Zusammenfassung
Mittelständische Unternehmen stützen ihre Finanzierungsstrategie überwiegend auf den klassischen Bankkredit. Als ergänzende Alternative für eine Fremdkapitalaufnahme bietet sich u. a. eine Anleiheemission am Kapitalmarkt an. Viele Mittelständler scheuen jedoch den mit dem komplexen, rechtlich anspruchsvollen Emissionsprozess verbundenen hohen Aufwand. Der Beitrag stellt diese Finanzierungsmöglichkeit vor und beleuchtet ihre Vor- und Nachteile, ergänzt um einen skizzierten Vergleich zum Schuldscheindarlehen (SSD).
1 Erschwerte Kreditaufnahme
Verschärfte regulatorische Rahmenbedingungen für Kreditinstitute (insbesondere höhere Mindesteigenkapitalanforderungen zur Deckung von Kreditrisiken in den Risikoaktiva der Banken durch Eigenmittel) infolge krisenartiger Verwerfungen im Finanzsystem seit 2007 haben die Kreditvergabepraxis der Banken restriktiver werden lassen, sodass sich kleine und mittlere Unternehmen (KMU) mit tendenziell höheren Kreditkosten und Auflagen zur Kreditbesicherung konfrontiert sehen. Ihnen ist der Zugang zu Krediten ihrer Hausbank(en) erschwert. Vor diesem Hintergrund sollten alternative Finanzierungslösungen sondiert werden, um die Basis der Unternehmensfinanzierung durch Diversifikation zu stärken.
::::::::
**AUFGABENSTELLUNG**
Liefere die Fortsetzung des Beitrags zur Anleihefinanzierung im Mittelstand, beginnend nach seinem letzten Satz. Die anschließenden Zeilen stammen aus einer anderen Quelle.
::::::::
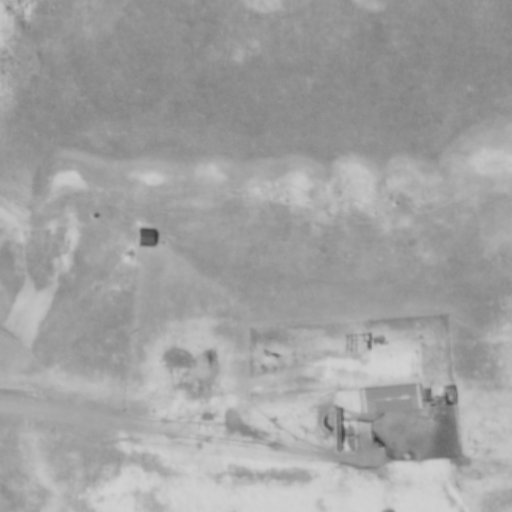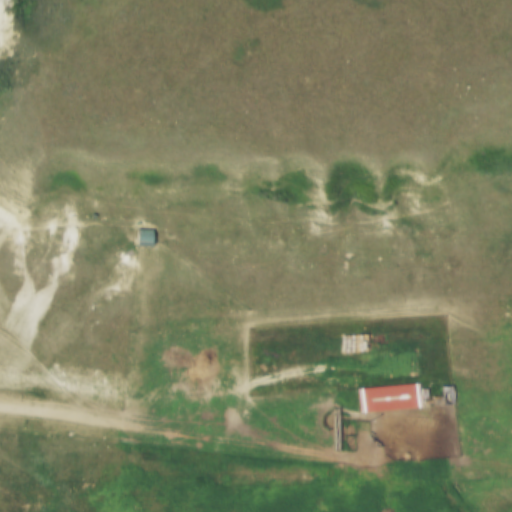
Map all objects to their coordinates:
building: (135, 238)
building: (442, 394)
building: (383, 397)
road: (219, 434)
road: (473, 471)
road: (448, 497)
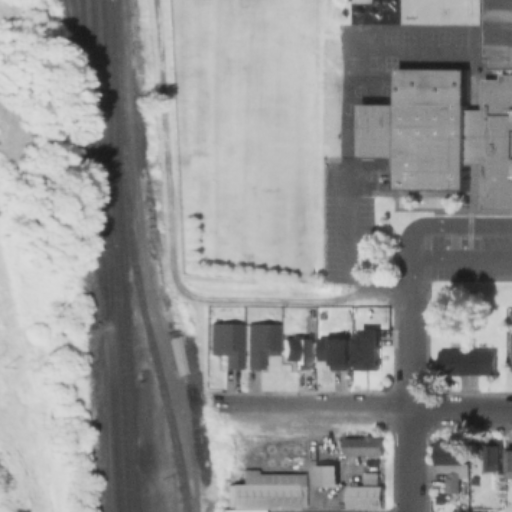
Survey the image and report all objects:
building: (497, 33)
building: (497, 33)
building: (443, 134)
building: (445, 135)
park: (247, 141)
railway: (85, 160)
road: (431, 226)
road: (169, 248)
road: (347, 250)
parking lot: (455, 250)
railway: (102, 255)
railway: (112, 256)
railway: (132, 258)
road: (460, 258)
building: (224, 341)
building: (223, 342)
building: (258, 342)
building: (258, 342)
building: (366, 348)
building: (366, 349)
building: (296, 350)
building: (297, 350)
building: (334, 350)
building: (511, 350)
building: (333, 351)
building: (510, 351)
building: (466, 359)
building: (466, 361)
road: (408, 405)
road: (309, 407)
road: (460, 408)
building: (362, 444)
building: (362, 445)
building: (449, 451)
building: (449, 452)
building: (493, 455)
building: (493, 457)
building: (509, 457)
building: (508, 462)
building: (324, 474)
building: (325, 475)
building: (472, 480)
building: (450, 483)
building: (258, 488)
building: (260, 489)
building: (364, 493)
building: (364, 496)
parking lot: (351, 511)
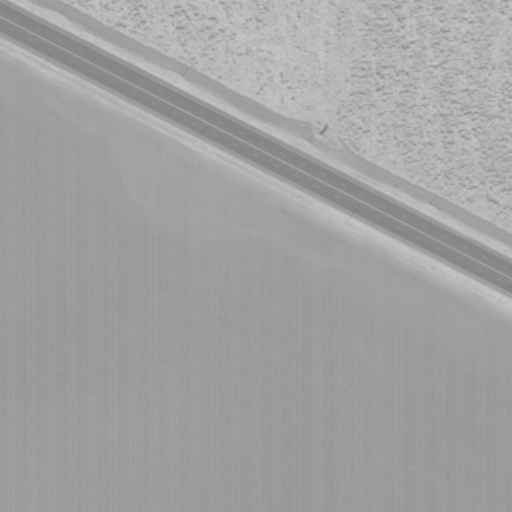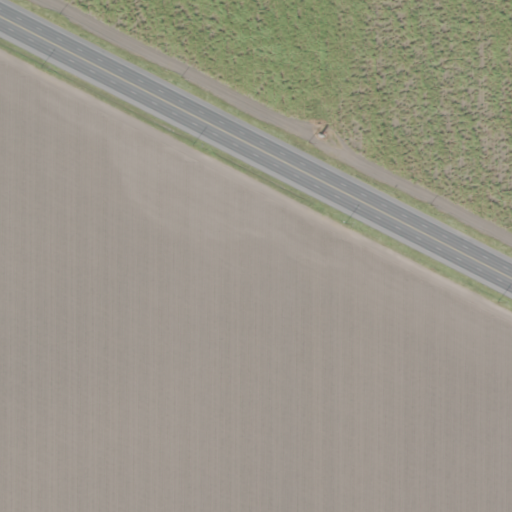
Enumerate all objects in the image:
road: (255, 153)
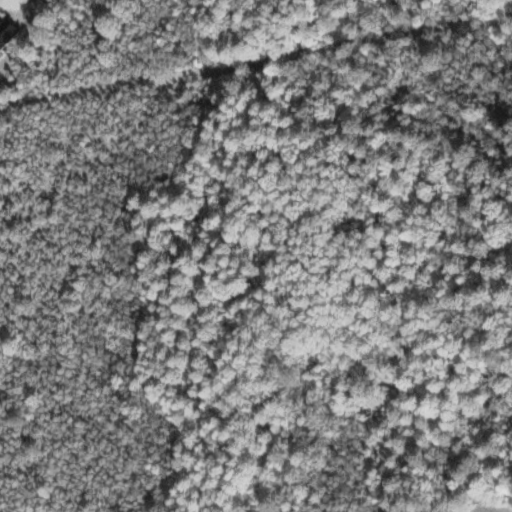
::::::::
**LÖSUNG**
Zu den gegebenen Finanzierungsalternativen zählen neben dem Konsortialkredit vorrangig das Schuldscheindarlehen als kapitalmarktnahes Instrument sowie die Anleiheemission, auf welche nachfolgend der Schwerpunkt gelegt werden soll. Bei dieser Form der Finanzierung über den Kapitalmarkt bieten zahlreiche Ausgestaltungsvarianten eine hohe Bedarfsorientierung. Eine Unternehmensanleihe entspricht wirtschaftlich, steuerlich und weitgehend auch rechtlich der Aufnahme eines Kredits. Unterschiede gibt es im Strukturierungsprozess, in der Übertragbarkeit sowie im breiteren Gläubigerkreis. Zudem sind die Fixkosten für Strukturierung und Vertrieb je nach Art der Anleihe und des gewählten Emissionsverfahrens höher als beim Bankkredit. Hieraus resultieren ein gewisses Mindestvolumen und die mit dem Instrument der Anleiheemission verbundenen Anforderungen.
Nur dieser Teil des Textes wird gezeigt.